A Brief Historical Background of the Spiritan Missionary Seminary
The building of the Spiritan Missionary Seminary (SMS) began in December 1985 and the first intake of 27 students took place in October 1986. Previous to this, all the Spiritan aspirants had been attending the Tanzanian Diocesan Houses of Philosophy at Kibosho and at Ntungamo. When these began to overflow, the Bishops requested the Congregation to establish its own house of philosophy.
Only two buildings were complete when the seminary opened; other buildings were added later: the kitchen and the dining room (1987); first dormitory block for 40 students (1988); second dormitory block for 40 students (1989); chapel and library complex (1992); staff house (1995); two lecture halls (1998); and a social hall (2000).

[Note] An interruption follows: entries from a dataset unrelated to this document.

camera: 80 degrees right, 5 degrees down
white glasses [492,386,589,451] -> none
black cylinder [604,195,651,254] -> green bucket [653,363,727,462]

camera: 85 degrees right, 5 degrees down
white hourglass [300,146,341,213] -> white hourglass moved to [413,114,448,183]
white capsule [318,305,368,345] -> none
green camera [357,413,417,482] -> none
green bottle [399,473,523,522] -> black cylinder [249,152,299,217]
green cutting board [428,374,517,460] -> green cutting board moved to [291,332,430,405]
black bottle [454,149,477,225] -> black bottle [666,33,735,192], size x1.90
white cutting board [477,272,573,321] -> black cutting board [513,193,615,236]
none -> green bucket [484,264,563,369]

The programme of philosophy was first conceived as a two year philosophy course following the model of the diocesan seminaries.
The first five groups of students followed this programme. In 1991, the programme was changed to a three year course to allow for more detailed study of philosophy and with a view to affiliating with the Urbaniana University (Rome). The process of affiliation was complete in May 1994, and the first group of students sat for the Bachelor in Philosophy (B.A.) examination in June 1994. Since 2006, Spiritan Missionary Seminary has been affiliated with the Catholic University of Eastern Africa.

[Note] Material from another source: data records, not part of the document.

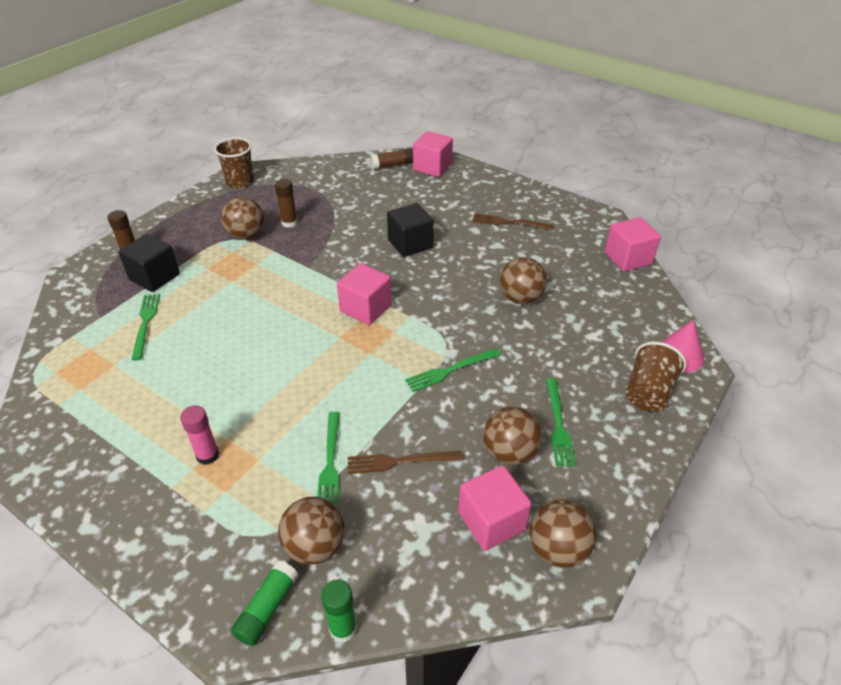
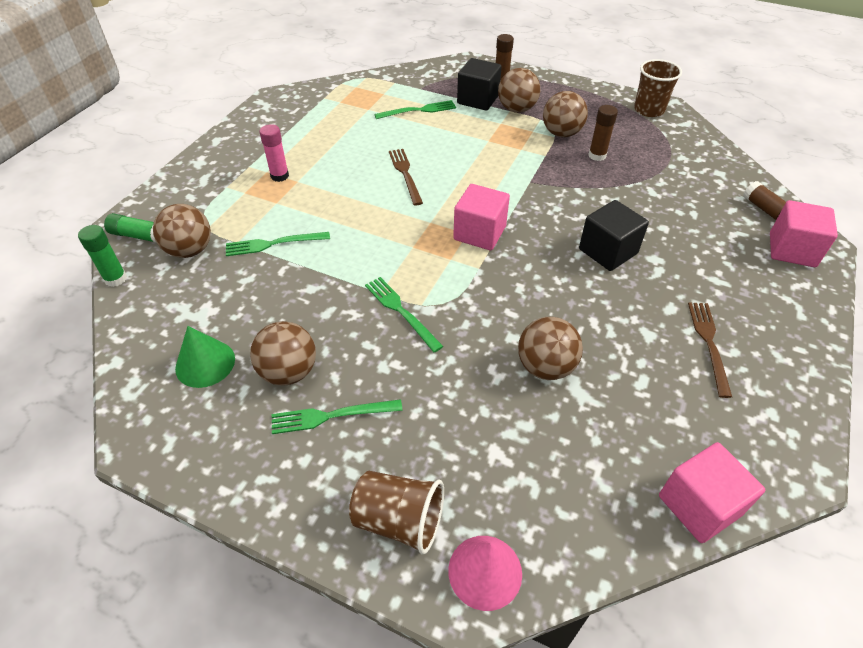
camera: 80 degrees right, 5 degrees up
brown fork [348,451,463,474] -> brown fork moved to [389,149,423,206]
pink cube [458,465,532,551] -> green cone [175,326,235,388]
brown ball [529,499,597,568] -> brown ball moved to [498,68,540,113]

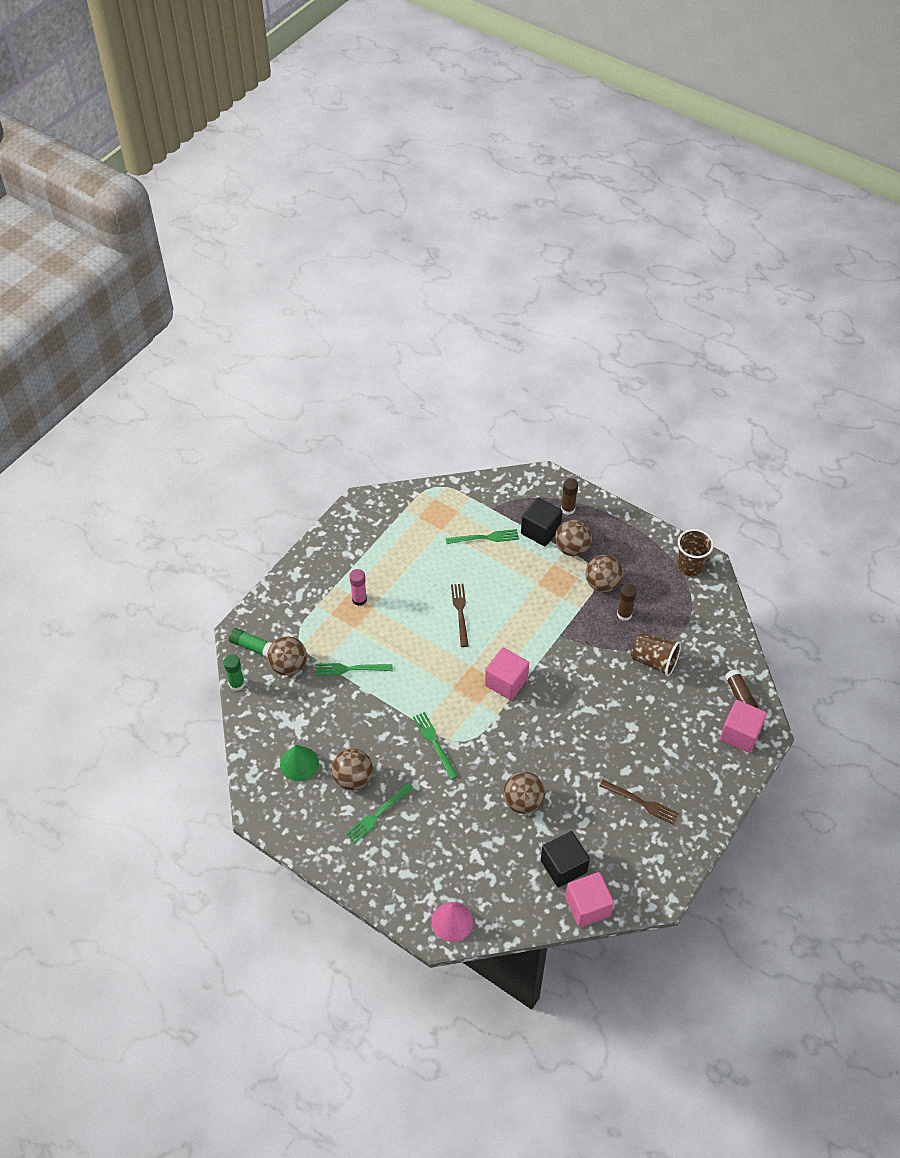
camera: 10 degrees right, 5 degrees up
green fork [272,399,403,434] -> green fork turned 45 degrees counterclockwise [345,783,413,843]
brown cup [349,471,444,555] -> brown cup moved to [631,633,681,676]
black cube [579,200,649,271] -> black cube moved to [541,831,590,888]
brown fork [688,302,732,398] -> brown fork turned 105 degrees clockwise [599,780,679,825]

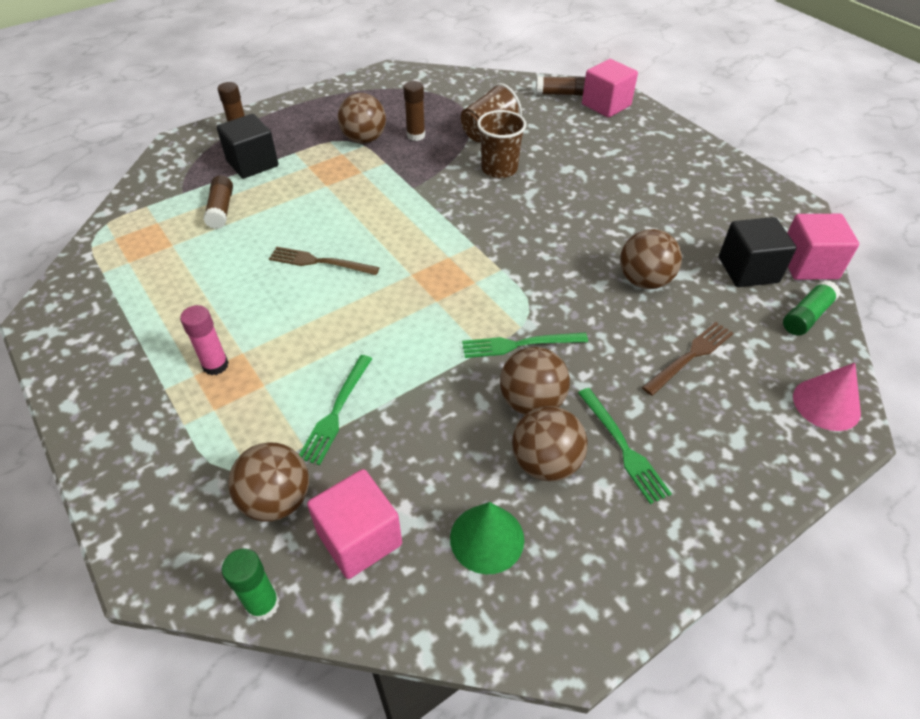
camera: 70 degrees left, 5 degrees down
green glue stick [229,628,272,658] -> green glue stick moved to [783,280,840,336]
green fork [446,529,519,544] -> brown glue stick [203,175,233,229]
pink cube [485,648,529,700] -> pink cube moved to [307,469,402,579]
brown ball [555,519,592,556] -> brown ball moved to [500,347,570,415]
brown fork [599,780,679,825] -> brown fork moved to [642,322,733,396]
brown cup [677,529,714,576] -> brown cup moved to [477,110,526,178]

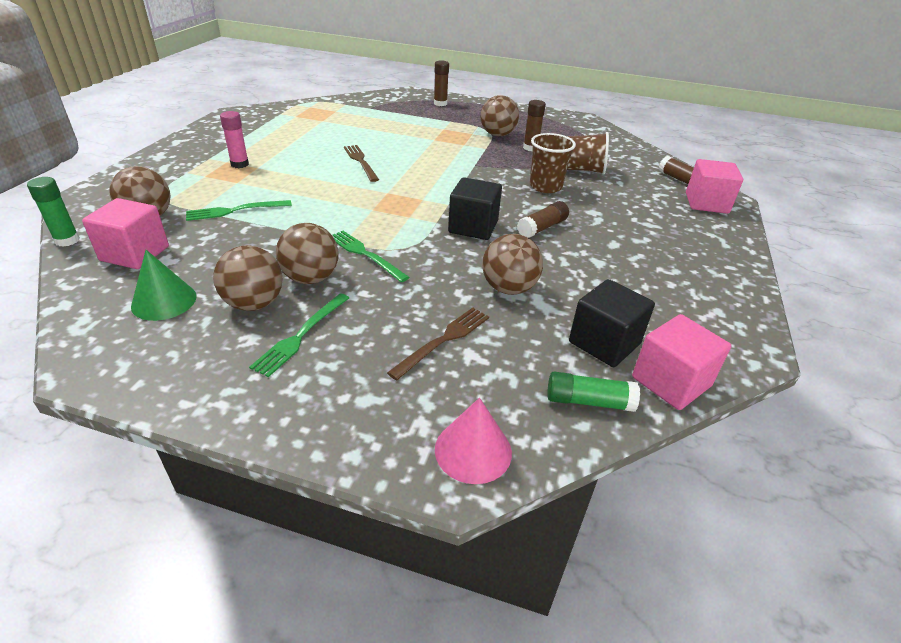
camera: 50 degrees right, 10 degrees down
brown glue stick [203,175,233,229] -> brown glue stick moved to [517,201,569,238]
black cube [217,114,278,179] -> black cube moved to [448,177,502,240]
brown fork [642,322,733,396] -> brown fork turned 60 degrees counterclockwise [387,308,489,380]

Initially, the Seminary was intended for the philosophical training of aspirants to the Congregation of Holy Ghost (Spiritans) but later it was opened to other religious congregations including the following: the Benedictines, the Pallottines, the Passionists, the Dominicans, the Augustinians of the Assumption, the Missionary Community of St. Paul the Apostle and Mary Mother of the Church and the Missionaries of Africa (White Fathers) etc.

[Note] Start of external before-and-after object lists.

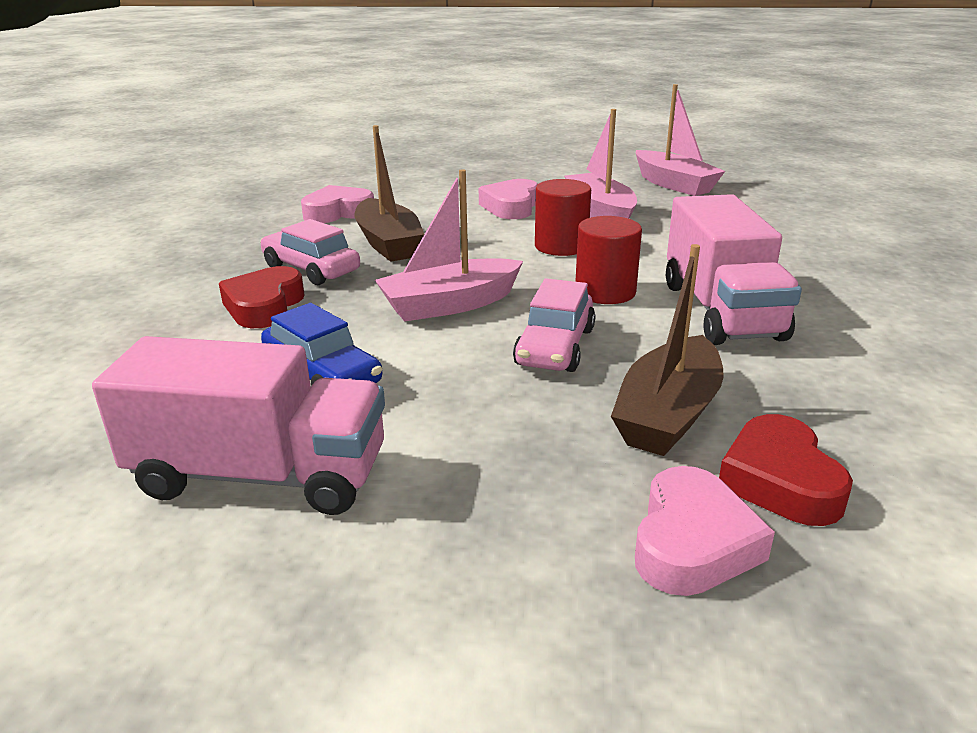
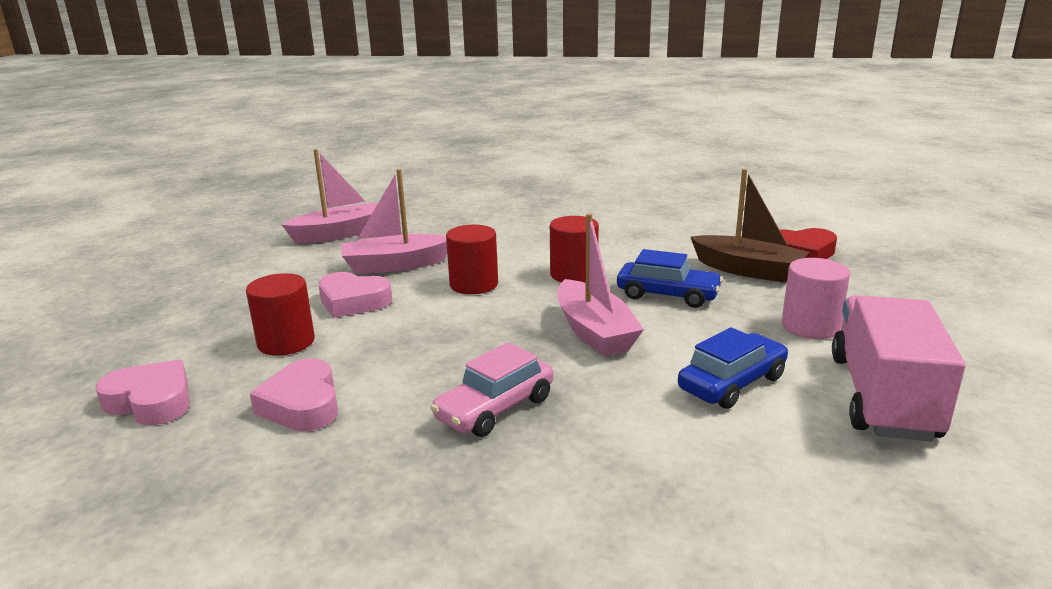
camera: 85 degrees left, 5 degrees down
red heart [219,266,305,328] -> none
brown boat [354,125,424,262] -> none
pink car [513,278,595,372] -> blue car [617,249,723,308]
pink heart [635,466,775,596] -> pink heart moved to [95,360,190,425]
pink truck [666,194,802,345] -> none
none -> red cylinder [246,273,315,356]
none -> pink cylinder [782,258,850,339]

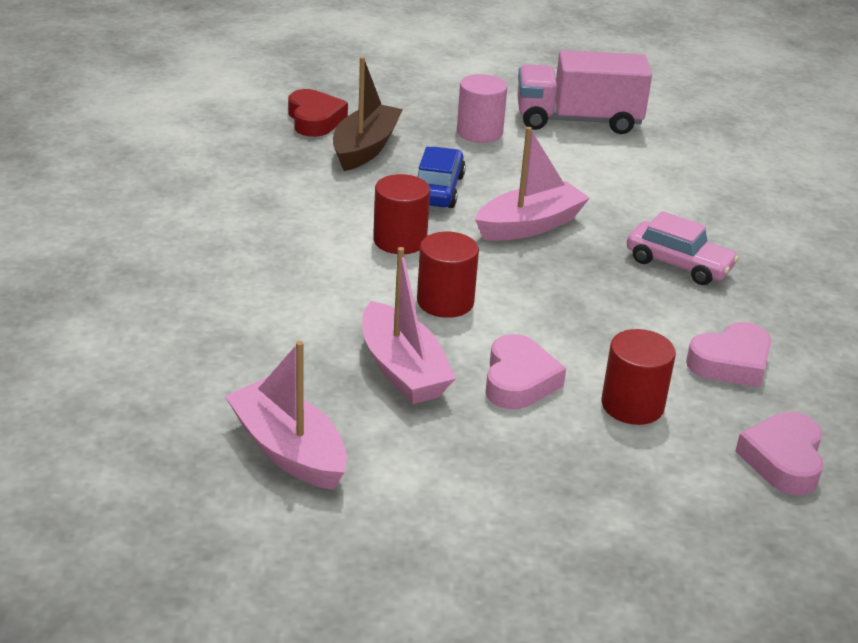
camera: 105 degrees left, 10 degrees up
blue car [678,327,788,409] -> none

The number of students in the programme has grown gradually to over 100. Growth has also taken place within the teaching staff, which now numbers about 15.
The Governing structure is composed of: Board of Governors, Consultative Board, Seminary Board and Academic Board. The day-by-day academic programme is run by the Rector, Vice Rector Academic and Bursar of the Seminary, assisted by an Academic Board.